Context engineering changes who can contribute — Unlike traditional ML, where value often comes from feature engineering and retraining, agent behavior can often be improved by changing prompts and context, which opens the door to product managers and domain experts.
Data scientists still matter most around rigor and guardrails — Hetzel says ML-minded teams bring a healthy skepticism about how LLMs work, stronger testing discipline, and the ability to evaluate LLM-as-judge systems with labeled datasets and metrics like precision, recall, and F1.
The biggest failure mode is optimizing the wrong metrics — Teams trained on traditional ML can overfocus on precision, recall, and F1, while agent evaluation needs a broader view of functional performance across a much wider surface area.

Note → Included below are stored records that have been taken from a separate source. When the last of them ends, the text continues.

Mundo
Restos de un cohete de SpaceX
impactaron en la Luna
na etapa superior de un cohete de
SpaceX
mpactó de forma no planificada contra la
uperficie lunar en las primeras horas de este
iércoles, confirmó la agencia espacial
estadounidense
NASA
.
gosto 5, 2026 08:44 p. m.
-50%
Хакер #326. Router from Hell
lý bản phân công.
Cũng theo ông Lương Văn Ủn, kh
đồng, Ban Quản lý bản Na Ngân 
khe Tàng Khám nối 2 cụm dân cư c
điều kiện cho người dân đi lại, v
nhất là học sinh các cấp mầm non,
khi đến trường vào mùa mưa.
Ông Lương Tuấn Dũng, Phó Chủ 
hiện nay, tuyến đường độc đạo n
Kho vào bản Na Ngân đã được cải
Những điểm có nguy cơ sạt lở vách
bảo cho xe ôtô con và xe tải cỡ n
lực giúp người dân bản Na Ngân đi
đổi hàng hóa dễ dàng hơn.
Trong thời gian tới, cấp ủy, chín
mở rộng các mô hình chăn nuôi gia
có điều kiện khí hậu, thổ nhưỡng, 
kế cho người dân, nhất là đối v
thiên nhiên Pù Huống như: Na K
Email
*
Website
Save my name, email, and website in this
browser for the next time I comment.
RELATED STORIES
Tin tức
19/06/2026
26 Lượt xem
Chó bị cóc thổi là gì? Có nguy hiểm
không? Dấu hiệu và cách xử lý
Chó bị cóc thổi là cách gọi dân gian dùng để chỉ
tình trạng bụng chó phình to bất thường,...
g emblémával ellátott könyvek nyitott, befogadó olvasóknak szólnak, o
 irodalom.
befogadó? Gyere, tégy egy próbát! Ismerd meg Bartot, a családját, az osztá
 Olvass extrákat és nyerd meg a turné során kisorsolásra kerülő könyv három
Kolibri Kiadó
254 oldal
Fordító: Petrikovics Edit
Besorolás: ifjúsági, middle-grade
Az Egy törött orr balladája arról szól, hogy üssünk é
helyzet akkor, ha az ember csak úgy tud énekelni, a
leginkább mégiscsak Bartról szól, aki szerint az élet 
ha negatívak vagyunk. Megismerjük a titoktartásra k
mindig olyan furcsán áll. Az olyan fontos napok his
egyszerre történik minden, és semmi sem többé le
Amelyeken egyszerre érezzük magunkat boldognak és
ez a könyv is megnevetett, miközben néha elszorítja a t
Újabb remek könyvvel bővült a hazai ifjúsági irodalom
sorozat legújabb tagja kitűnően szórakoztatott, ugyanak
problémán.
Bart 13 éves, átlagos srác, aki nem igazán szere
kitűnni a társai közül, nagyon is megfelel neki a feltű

Great agent teams are intentionally cross-functional — His ideal setup combines product, application, and systems engineers with non-technical subject matter experts doing prompt design and human annotation, plus data scientists building eval and observability pipelines.

The Breakdown

“The model’s already built” is Phil Hetzel’s blunt case for why agentic AI shouldn’t be handed automatically to data scientists just because it has “AI” in the name. His answer lands in the middle: the best agent teams mix data scientists, product and systems engineers, and domain experts who actually understand the problem.